> YOUR ASSIGNMENT
Report every line of the listing below in which the string "Debt" appears.

> RECORDS SUPPLIED
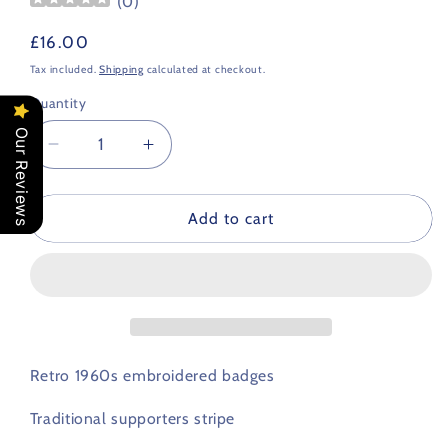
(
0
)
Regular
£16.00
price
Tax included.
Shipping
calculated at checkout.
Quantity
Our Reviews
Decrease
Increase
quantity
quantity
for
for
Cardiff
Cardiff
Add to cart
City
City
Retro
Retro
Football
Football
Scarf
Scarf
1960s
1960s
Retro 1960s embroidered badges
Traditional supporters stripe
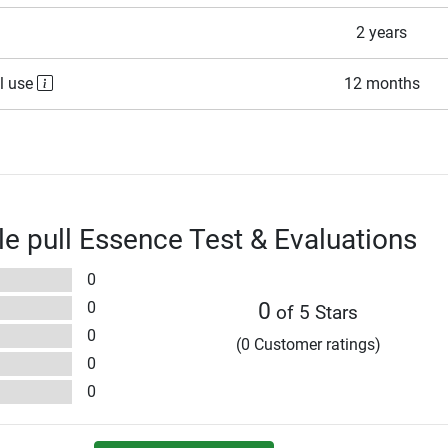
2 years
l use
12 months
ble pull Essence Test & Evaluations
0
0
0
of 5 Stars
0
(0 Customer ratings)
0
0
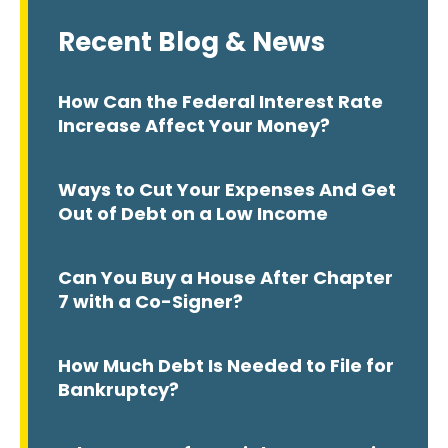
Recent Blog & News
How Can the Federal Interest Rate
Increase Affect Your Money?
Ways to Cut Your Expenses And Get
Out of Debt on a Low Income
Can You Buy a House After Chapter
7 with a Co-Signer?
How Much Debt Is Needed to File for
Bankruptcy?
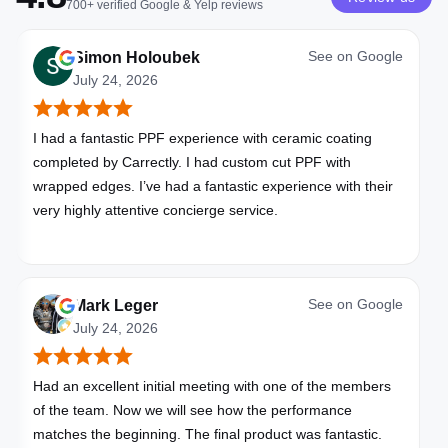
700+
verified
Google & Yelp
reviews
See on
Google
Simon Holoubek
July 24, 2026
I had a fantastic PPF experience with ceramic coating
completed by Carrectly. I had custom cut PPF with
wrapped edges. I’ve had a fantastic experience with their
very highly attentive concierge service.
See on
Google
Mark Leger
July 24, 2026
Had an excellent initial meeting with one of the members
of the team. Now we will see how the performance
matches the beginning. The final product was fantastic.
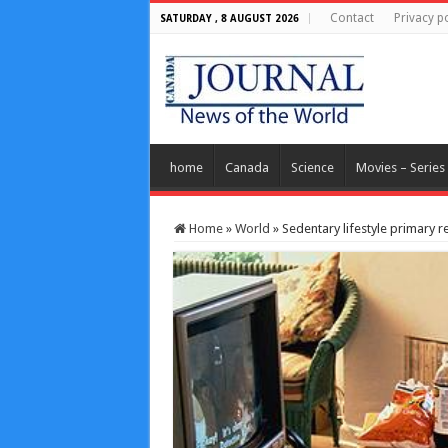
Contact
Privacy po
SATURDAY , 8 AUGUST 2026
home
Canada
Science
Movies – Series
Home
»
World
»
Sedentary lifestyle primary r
--
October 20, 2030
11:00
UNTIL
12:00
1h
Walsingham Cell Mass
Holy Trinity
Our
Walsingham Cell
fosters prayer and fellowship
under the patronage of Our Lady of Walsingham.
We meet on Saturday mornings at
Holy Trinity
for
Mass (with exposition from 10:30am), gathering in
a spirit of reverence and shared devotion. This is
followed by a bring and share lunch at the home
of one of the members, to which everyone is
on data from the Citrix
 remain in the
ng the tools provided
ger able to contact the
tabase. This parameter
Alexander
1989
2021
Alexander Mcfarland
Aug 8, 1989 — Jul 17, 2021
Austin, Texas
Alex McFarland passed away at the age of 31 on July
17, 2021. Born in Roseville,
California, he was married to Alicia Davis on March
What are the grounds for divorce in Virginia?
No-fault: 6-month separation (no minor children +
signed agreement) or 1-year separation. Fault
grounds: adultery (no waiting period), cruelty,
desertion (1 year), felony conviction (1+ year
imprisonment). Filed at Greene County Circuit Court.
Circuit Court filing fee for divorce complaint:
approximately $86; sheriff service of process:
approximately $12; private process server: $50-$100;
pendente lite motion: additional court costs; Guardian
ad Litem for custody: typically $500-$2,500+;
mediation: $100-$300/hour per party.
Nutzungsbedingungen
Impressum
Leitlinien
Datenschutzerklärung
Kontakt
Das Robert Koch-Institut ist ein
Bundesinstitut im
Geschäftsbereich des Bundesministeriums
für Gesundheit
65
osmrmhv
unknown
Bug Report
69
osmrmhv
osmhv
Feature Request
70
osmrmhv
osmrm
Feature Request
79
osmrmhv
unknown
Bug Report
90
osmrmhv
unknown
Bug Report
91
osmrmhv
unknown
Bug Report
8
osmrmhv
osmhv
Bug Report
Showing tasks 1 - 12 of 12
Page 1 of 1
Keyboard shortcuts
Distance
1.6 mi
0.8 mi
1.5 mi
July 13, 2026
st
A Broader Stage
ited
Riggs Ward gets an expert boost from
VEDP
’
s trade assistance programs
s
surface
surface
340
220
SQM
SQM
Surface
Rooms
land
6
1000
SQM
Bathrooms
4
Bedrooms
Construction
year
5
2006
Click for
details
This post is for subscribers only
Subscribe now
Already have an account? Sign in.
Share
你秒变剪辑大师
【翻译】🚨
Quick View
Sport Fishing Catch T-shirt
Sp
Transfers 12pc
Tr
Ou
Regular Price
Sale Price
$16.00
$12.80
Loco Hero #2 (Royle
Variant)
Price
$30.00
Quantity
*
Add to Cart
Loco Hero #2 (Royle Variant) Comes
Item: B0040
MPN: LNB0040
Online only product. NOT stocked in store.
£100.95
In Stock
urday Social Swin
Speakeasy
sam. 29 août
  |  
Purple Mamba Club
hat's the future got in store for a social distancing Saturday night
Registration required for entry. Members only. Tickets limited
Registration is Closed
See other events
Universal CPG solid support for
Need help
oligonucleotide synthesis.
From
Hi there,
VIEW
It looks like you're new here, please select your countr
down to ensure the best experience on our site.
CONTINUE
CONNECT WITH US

> EXERCISE RESULT
Out of Debt on a Low Income
How Much Debt Is Needed to File for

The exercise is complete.